TASK GOAL
Each line of the material, from the first through the one containing "list [849, 387, 1411, 946]", is to be written out exactly.

DATA FOR PROCESSING
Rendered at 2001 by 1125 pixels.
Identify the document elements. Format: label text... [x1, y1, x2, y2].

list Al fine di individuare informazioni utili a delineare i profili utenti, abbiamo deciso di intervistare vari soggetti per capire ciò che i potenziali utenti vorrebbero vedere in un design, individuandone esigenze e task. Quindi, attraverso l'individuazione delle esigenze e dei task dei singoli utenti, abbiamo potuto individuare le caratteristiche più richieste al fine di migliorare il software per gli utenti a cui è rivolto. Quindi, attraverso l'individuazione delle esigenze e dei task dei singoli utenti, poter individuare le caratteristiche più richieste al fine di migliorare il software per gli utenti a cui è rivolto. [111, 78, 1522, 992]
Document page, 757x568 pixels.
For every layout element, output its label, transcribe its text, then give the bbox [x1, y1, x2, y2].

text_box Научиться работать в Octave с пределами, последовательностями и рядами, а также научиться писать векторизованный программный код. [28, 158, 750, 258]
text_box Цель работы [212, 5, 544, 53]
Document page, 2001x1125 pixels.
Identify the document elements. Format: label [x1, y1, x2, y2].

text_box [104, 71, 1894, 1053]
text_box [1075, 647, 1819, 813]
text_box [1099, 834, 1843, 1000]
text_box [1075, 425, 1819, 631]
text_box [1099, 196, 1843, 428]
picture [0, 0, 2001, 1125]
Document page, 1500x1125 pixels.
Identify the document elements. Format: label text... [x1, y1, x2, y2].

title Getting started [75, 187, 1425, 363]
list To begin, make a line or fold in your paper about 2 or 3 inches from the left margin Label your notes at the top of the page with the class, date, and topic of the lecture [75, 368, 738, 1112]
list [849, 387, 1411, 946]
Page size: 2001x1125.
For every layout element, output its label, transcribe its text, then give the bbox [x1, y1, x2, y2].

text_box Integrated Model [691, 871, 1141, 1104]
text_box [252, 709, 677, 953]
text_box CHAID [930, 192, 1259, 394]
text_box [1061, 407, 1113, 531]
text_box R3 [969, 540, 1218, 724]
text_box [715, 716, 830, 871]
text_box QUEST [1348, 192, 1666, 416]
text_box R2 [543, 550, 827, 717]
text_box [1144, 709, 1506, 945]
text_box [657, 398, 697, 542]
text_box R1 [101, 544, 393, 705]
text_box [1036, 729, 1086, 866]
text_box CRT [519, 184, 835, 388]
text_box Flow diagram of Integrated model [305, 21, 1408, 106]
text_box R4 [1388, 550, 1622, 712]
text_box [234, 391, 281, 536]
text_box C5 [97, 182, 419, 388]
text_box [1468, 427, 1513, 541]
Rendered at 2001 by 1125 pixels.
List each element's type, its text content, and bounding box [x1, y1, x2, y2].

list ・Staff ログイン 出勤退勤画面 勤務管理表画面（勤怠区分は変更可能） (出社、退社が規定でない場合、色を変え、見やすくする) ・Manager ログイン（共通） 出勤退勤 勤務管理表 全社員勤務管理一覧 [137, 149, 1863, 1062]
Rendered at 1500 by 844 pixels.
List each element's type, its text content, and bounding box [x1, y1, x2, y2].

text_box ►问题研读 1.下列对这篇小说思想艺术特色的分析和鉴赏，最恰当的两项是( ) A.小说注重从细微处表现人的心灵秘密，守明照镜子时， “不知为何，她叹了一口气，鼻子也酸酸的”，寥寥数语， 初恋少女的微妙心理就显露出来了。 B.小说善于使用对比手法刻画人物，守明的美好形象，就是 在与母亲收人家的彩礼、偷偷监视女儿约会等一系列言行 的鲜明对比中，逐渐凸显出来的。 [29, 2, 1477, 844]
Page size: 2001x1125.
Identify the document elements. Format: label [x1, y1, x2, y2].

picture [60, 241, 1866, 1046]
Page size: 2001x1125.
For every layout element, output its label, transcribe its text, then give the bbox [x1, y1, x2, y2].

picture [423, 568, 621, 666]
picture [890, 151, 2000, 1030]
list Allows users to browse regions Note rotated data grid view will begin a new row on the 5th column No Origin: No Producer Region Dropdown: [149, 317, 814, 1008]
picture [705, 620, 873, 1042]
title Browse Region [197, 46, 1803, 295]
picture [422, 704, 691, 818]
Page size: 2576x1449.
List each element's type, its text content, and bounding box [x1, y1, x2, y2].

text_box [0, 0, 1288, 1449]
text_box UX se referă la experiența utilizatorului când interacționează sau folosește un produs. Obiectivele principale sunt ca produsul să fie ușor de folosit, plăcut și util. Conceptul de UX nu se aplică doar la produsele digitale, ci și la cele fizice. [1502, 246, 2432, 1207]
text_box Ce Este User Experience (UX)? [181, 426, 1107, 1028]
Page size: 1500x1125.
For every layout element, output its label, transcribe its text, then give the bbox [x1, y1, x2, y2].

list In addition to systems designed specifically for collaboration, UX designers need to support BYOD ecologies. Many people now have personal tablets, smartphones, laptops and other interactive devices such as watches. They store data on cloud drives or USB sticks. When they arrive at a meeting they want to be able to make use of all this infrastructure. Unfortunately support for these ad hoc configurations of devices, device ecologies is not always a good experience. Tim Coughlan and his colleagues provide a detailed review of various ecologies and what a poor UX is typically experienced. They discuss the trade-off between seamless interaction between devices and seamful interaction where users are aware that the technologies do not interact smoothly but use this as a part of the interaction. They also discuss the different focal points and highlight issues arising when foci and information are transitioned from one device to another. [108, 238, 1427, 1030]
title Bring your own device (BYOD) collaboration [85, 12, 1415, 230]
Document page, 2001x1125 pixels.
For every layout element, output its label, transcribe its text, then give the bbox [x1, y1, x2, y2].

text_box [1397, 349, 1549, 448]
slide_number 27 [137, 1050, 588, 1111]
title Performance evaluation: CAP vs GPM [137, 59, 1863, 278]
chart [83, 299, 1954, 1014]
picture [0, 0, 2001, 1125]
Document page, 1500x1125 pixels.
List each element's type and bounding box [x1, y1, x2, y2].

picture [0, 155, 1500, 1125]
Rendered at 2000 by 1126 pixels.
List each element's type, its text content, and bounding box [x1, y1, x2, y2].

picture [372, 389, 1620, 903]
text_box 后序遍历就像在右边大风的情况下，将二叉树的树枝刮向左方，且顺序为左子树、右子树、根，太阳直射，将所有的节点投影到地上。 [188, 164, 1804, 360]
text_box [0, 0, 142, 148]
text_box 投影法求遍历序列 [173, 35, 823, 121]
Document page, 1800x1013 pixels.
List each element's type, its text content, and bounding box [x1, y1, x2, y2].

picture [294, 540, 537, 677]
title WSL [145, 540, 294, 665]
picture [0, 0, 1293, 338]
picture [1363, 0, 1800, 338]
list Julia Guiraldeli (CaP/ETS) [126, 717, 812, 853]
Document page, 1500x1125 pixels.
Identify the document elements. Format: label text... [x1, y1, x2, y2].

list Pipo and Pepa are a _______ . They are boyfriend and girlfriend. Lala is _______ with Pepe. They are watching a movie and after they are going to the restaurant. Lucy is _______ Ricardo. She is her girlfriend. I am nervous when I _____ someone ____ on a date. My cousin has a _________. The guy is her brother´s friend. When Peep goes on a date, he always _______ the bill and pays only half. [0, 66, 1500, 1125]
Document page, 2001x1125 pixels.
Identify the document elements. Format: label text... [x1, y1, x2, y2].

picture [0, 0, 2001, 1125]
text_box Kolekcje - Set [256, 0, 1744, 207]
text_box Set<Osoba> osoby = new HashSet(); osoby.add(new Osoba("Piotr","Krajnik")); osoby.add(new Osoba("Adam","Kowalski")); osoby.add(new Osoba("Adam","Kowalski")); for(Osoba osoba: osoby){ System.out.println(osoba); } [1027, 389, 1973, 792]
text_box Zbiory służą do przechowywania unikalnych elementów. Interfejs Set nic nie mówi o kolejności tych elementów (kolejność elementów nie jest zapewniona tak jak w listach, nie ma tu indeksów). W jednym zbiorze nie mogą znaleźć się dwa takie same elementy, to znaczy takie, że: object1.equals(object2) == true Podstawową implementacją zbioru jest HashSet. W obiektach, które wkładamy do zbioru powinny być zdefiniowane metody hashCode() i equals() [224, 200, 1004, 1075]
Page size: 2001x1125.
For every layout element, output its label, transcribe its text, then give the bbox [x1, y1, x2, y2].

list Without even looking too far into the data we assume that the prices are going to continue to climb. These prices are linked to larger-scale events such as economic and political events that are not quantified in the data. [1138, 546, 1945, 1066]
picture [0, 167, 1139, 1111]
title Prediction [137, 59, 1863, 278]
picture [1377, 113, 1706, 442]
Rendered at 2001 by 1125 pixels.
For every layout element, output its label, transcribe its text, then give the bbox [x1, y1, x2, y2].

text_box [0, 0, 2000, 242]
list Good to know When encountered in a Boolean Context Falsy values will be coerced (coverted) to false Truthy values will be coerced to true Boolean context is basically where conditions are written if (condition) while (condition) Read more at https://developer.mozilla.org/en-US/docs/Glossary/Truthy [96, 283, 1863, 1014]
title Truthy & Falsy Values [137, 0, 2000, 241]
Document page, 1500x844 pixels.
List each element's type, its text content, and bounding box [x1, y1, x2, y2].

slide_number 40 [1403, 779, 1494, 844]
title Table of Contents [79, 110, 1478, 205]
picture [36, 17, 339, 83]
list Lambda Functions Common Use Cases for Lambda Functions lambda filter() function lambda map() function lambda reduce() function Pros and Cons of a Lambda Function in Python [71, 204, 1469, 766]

SOLUTION
Rendered at 2001 by 1125 pixels.
Identify the document elements. Format: label text... [x1, y1, x2, y2].

list Al fine di individuare informazioni utili a delineare i profili utenti, abbiamo deciso di intervistare vari soggetti per capire ciò che i potenziali utenti vorrebbero vedere in un design, individuandone esigenze e task. Quindi, attraverso l'individuazione delle esigenze e dei task dei singoli utenti, abbiamo potuto individuare le caratteristiche più richieste al fine di migliorare il software per gli utenti a cui è rivolto. Quindi, attraverso l'individuazione delle esigenze e dei task dei singoli utenti, poter individuare le caratteristiche più richieste al fine di migliorare il software per gli utenti a cui è rivolto. [111, 78, 1522, 992]
Document page, 757x568 pixels.
For every layout element, output its label, transcribe its text, then give the bbox [x1, y1, x2, y2].

text_box Научиться работать в Octave с пределами, последовательностями и рядами, а также научиться писать векторизованный программный код. [28, 158, 750, 258]
text_box Цель работы [212, 5, 544, 53]
Document page, 2001x1125 pixels.
Identify the document elements. Format: label [x1, y1, x2, y2].

text_box [104, 71, 1894, 1053]
text_box [1075, 647, 1819, 813]
text_box [1099, 834, 1843, 1000]
text_box [1075, 425, 1819, 631]
text_box [1099, 196, 1843, 428]
picture [0, 0, 2001, 1125]
Document page, 1500x1125 pixels.
Identify the document elements. Format: label text... [x1, y1, x2, y2].

title Getting started [75, 187, 1425, 363]
list To begin, make a line or fold in your paper about 2 or 3 inches from the left margin Label your notes at the top of the page with the class, date, and topic of the lecture [75, 368, 738, 1112]
list [849, 387, 1411, 946]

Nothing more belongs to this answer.